======== Provided data

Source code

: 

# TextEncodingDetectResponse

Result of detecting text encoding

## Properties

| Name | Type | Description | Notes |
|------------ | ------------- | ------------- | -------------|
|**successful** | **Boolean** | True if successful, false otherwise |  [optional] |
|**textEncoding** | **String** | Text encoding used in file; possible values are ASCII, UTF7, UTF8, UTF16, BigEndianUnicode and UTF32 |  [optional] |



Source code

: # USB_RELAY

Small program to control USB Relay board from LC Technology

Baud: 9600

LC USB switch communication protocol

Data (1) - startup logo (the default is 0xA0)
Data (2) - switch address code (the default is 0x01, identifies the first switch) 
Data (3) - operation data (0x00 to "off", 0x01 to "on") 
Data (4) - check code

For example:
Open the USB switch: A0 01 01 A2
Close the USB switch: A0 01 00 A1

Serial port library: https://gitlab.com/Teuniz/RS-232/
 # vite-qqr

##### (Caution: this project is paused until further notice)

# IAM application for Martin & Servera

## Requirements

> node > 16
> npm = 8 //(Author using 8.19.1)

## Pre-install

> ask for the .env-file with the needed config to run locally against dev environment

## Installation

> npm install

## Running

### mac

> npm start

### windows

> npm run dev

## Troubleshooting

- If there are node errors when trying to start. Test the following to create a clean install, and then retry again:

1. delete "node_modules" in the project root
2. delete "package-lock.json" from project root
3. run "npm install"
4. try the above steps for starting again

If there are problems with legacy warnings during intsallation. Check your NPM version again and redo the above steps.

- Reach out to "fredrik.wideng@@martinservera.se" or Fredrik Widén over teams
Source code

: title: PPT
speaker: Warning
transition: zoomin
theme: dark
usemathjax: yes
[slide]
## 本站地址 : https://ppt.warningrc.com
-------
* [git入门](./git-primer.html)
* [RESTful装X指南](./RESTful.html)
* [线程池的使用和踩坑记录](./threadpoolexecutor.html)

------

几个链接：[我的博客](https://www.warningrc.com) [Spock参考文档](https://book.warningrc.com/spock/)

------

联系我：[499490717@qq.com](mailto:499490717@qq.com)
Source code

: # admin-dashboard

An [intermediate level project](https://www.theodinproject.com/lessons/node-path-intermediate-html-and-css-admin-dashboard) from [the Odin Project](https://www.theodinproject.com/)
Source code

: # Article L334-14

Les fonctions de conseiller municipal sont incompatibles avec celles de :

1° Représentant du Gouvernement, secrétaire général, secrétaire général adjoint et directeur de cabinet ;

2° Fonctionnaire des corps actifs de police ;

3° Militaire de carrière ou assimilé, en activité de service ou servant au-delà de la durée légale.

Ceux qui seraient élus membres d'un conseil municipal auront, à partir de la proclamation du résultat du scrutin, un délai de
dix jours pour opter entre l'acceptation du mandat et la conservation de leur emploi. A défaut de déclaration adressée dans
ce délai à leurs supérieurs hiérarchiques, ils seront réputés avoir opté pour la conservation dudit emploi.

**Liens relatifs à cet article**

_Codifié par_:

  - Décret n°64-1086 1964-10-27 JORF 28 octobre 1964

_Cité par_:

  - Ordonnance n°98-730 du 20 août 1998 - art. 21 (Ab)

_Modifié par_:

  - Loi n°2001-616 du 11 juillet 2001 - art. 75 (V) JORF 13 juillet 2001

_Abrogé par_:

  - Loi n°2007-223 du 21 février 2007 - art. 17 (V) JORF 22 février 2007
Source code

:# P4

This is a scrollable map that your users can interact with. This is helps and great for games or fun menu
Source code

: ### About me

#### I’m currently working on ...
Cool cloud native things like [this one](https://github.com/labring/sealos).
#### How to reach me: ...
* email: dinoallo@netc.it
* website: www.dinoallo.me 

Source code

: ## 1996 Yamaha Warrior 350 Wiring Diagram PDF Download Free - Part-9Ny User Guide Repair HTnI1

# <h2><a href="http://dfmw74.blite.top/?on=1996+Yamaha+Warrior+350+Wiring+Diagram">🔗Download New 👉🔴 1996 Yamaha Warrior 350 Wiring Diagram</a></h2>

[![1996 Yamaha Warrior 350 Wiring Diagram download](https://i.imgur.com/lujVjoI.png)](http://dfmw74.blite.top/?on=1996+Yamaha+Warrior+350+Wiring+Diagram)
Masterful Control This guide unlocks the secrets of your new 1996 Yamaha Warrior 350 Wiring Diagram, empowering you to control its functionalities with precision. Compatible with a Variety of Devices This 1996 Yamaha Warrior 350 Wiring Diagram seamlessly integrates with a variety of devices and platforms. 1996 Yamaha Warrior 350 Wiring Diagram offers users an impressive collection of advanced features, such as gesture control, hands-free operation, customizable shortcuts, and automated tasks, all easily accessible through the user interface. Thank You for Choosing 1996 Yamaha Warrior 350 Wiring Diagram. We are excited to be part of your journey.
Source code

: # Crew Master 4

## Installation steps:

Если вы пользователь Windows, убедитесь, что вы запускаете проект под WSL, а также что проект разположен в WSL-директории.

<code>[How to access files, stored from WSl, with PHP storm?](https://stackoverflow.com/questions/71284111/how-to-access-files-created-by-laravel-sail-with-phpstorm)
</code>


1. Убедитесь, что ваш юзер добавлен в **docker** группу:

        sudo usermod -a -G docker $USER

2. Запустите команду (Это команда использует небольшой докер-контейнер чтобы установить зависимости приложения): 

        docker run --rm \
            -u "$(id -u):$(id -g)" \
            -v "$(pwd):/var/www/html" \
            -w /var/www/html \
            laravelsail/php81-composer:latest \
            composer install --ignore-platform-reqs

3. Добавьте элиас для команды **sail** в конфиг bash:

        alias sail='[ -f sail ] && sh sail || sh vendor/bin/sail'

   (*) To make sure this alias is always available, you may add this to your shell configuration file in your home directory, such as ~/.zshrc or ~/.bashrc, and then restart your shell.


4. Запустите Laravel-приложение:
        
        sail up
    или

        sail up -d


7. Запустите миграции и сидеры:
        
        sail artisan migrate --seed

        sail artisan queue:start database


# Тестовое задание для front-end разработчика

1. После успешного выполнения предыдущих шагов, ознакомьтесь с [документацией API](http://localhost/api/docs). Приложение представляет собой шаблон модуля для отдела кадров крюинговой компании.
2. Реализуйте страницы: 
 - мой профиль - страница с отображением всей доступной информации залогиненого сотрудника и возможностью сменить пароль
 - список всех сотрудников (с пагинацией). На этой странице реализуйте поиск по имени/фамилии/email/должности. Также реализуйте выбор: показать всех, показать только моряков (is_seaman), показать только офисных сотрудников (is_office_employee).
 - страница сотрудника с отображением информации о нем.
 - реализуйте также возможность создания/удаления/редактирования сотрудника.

================

* Exercise goal *
Copy everything from the start of the entries down to and including the line containing "LC USB switch communication protocol", keeping each line unchanged.

* Answer for the task *
Source code

: 

# TextEncodingDetectResponse

Result of detecting text encoding

## Properties

| Name | Type | Description | Notes |
|------------ | ------------- | ------------- | -------------|
|**successful** | **Boolean** | True if successful, false otherwise |  [optional] |
|**textEncoding** | **String** | Text encoding used in file; possible values are ASCII, UTF7, UTF8, UTF16, BigEndianUnicode and UTF32 |  [optional] |



Source code

: # USB_RELAY

Small program to control USB Relay board from LC Technology

Baud: 9600

LC USB switch communication protocol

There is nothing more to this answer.